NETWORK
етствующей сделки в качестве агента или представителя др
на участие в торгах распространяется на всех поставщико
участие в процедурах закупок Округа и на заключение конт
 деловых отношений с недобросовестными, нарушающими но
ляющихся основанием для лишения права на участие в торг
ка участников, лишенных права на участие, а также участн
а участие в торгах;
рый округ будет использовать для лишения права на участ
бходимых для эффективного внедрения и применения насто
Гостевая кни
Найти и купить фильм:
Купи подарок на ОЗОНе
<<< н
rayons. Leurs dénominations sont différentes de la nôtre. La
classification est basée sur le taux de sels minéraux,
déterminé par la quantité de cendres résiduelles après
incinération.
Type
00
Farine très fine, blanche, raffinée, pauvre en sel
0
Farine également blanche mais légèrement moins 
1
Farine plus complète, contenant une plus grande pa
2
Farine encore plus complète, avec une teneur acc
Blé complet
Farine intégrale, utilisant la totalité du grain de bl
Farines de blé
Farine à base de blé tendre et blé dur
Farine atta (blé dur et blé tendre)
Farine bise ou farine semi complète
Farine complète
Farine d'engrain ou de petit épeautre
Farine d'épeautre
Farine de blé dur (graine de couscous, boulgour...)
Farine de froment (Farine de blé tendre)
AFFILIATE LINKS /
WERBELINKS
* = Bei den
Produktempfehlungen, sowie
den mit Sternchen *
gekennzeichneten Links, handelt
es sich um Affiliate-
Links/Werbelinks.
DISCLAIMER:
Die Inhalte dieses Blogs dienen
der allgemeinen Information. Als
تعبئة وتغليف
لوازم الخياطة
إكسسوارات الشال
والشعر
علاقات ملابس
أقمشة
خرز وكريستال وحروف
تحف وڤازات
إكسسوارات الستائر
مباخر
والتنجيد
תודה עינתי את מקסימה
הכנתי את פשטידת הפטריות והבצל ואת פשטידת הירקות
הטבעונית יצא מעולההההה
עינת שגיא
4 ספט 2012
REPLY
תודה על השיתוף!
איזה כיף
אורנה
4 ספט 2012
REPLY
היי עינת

## Work required
Only lines holding the string "blanche" are wanted; gather each one from the entries above.

## Reply to the task
Farine très fine, blanche, raffinée, pauvre en sel
Farine également blanche mais légèrement moins 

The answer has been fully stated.